Report how many lines in the listing below include the string "environment", and write nothing more.

[Start of Attachment]

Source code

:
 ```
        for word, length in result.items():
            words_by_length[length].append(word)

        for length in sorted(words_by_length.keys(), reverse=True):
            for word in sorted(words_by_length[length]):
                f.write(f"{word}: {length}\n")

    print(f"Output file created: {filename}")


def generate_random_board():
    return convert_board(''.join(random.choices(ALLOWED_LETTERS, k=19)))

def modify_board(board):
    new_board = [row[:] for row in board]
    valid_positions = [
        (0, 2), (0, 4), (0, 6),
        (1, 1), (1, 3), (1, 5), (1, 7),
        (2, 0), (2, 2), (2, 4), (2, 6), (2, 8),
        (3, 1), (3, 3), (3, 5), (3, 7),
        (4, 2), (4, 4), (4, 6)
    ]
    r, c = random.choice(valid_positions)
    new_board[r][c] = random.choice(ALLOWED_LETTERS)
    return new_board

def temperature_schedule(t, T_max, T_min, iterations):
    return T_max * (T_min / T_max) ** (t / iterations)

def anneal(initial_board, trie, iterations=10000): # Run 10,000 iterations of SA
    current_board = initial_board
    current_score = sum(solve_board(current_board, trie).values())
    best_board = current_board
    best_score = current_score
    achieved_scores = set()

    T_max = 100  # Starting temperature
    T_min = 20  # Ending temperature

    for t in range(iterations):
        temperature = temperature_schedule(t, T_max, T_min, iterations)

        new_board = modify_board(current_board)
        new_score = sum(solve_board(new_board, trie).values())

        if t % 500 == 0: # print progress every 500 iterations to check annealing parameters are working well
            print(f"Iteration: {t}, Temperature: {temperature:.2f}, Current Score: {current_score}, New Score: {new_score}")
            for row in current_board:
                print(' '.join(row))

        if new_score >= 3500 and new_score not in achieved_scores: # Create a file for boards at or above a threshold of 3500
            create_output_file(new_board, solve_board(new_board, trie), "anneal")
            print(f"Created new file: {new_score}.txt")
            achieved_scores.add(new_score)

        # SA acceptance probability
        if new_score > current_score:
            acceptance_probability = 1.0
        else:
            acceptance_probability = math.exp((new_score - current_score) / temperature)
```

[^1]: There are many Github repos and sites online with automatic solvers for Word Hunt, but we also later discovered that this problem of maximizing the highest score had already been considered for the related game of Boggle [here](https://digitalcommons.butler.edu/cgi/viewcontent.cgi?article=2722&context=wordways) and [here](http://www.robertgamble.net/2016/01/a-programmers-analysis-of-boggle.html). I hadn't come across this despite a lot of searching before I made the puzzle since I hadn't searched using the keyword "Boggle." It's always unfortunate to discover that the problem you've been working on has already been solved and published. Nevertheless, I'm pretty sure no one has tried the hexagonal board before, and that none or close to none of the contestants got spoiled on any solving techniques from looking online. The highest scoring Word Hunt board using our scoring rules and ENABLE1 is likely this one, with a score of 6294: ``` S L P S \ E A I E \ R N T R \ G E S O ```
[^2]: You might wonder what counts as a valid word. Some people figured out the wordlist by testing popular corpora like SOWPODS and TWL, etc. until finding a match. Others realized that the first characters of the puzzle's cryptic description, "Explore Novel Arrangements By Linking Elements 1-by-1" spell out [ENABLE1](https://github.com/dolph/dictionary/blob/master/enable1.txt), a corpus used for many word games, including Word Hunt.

[End of Attachment]
[Start of Attachment]

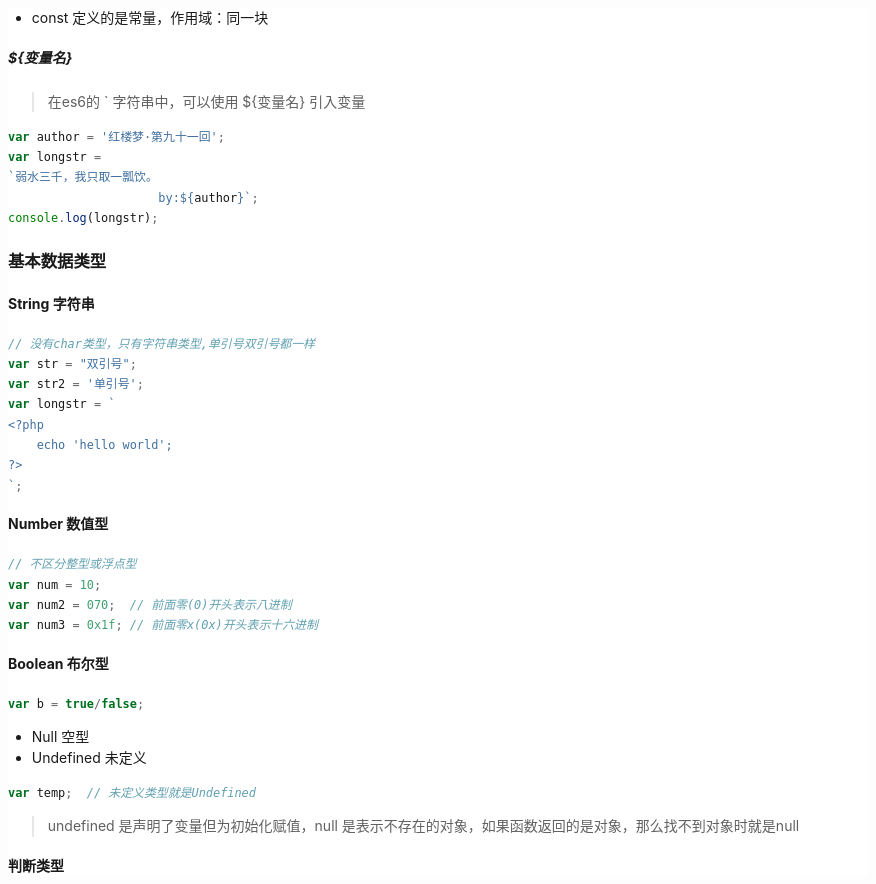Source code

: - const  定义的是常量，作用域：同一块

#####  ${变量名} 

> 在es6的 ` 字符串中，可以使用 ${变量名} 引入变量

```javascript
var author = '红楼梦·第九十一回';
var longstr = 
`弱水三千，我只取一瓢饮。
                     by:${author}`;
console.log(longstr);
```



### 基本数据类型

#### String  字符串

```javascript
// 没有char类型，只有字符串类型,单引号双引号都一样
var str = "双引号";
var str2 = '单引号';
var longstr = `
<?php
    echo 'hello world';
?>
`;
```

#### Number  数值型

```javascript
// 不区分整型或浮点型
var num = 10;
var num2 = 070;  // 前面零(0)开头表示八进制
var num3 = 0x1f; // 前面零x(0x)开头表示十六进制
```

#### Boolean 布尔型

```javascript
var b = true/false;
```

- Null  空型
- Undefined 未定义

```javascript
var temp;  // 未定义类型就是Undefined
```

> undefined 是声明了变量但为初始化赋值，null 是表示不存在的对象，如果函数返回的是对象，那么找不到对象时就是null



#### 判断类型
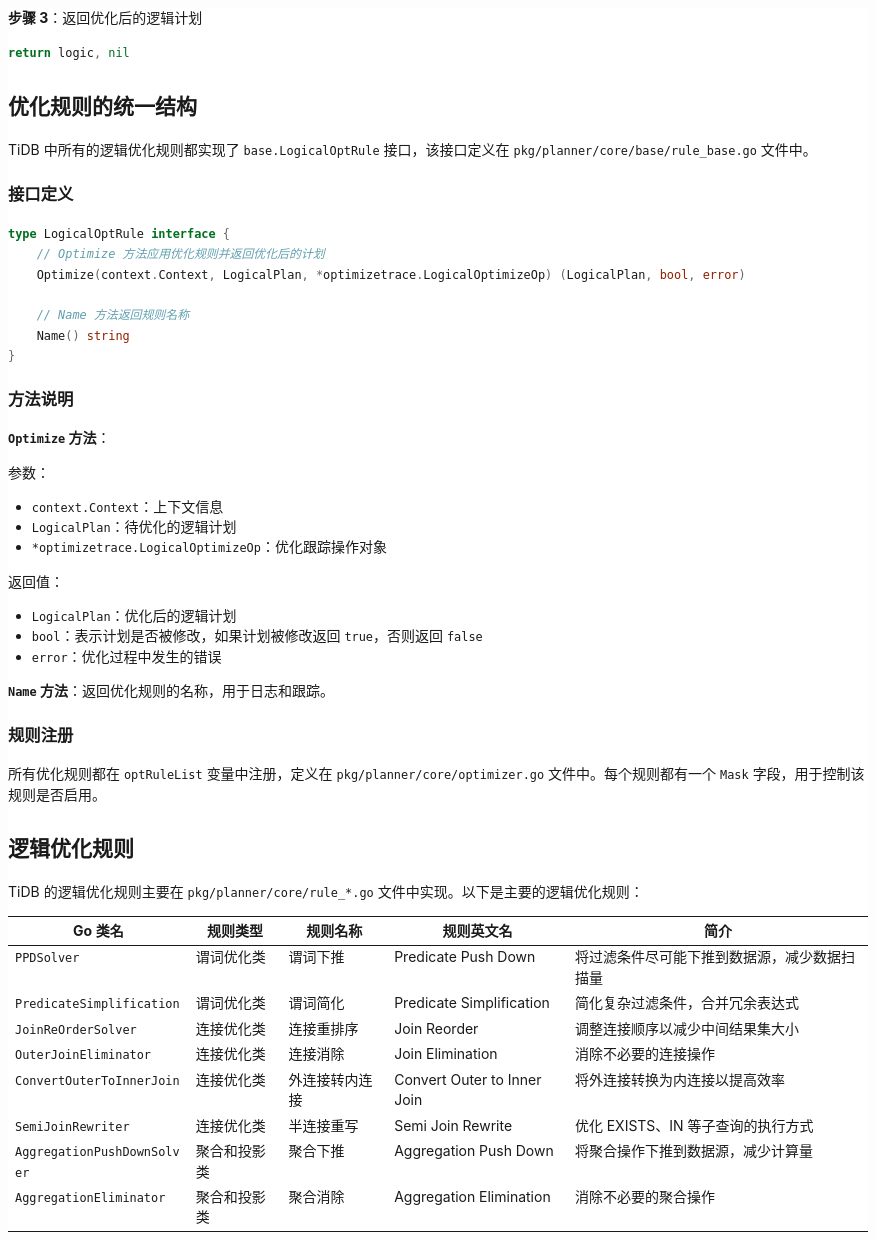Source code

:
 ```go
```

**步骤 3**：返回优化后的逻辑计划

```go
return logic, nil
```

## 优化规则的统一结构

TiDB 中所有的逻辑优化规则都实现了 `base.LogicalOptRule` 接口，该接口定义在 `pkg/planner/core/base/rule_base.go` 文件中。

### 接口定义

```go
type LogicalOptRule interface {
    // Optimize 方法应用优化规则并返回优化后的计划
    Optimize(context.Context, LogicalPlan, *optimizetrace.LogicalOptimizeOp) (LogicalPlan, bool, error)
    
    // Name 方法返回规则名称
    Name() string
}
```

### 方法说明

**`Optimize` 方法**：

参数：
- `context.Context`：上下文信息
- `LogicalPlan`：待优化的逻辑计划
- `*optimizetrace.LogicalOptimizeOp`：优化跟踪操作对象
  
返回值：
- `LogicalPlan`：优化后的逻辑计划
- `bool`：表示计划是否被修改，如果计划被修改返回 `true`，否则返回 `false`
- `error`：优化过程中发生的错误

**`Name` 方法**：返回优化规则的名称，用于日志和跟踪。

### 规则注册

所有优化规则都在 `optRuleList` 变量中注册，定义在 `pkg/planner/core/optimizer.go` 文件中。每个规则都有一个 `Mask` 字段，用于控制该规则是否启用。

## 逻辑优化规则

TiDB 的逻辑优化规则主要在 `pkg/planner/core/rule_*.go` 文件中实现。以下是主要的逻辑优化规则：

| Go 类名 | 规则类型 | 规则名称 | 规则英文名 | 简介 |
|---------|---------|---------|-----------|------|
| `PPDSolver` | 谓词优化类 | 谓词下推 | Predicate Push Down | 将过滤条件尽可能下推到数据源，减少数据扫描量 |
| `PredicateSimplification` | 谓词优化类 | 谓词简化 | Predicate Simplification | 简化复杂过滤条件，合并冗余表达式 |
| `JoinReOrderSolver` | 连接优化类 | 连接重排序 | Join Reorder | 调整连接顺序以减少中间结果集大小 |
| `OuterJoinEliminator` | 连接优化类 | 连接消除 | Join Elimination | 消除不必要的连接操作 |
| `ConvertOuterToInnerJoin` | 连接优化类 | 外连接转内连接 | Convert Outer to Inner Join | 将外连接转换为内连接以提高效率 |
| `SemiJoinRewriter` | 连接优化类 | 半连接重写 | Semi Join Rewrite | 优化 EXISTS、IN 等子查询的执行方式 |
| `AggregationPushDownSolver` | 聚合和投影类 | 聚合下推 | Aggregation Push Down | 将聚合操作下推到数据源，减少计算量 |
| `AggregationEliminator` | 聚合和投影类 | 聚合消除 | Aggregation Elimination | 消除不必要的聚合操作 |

[End of Attachment]
[Start of Attachment]

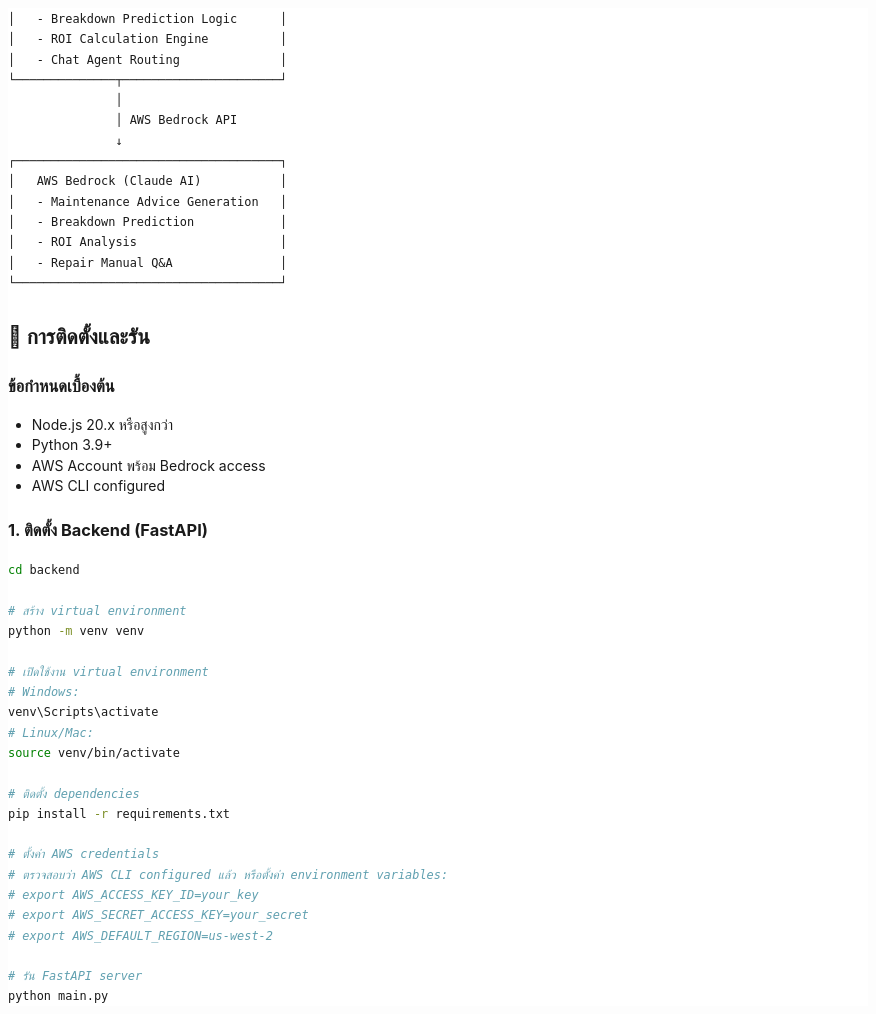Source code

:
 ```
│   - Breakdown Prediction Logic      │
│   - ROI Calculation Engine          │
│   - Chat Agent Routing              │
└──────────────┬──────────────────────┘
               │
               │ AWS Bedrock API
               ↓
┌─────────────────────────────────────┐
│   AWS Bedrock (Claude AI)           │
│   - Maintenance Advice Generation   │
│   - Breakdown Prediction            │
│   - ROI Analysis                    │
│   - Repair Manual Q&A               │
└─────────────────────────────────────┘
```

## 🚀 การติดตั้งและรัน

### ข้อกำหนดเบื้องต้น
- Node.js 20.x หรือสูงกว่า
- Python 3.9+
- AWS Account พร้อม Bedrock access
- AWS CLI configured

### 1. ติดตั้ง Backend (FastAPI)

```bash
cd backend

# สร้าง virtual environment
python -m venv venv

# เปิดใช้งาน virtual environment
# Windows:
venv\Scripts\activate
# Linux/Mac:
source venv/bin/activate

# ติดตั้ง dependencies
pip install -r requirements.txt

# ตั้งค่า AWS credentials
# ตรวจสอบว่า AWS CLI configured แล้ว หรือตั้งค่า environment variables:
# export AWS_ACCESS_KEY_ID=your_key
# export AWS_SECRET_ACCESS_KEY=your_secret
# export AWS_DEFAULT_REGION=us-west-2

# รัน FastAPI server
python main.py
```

[End of Attachment]

• REPLY: 3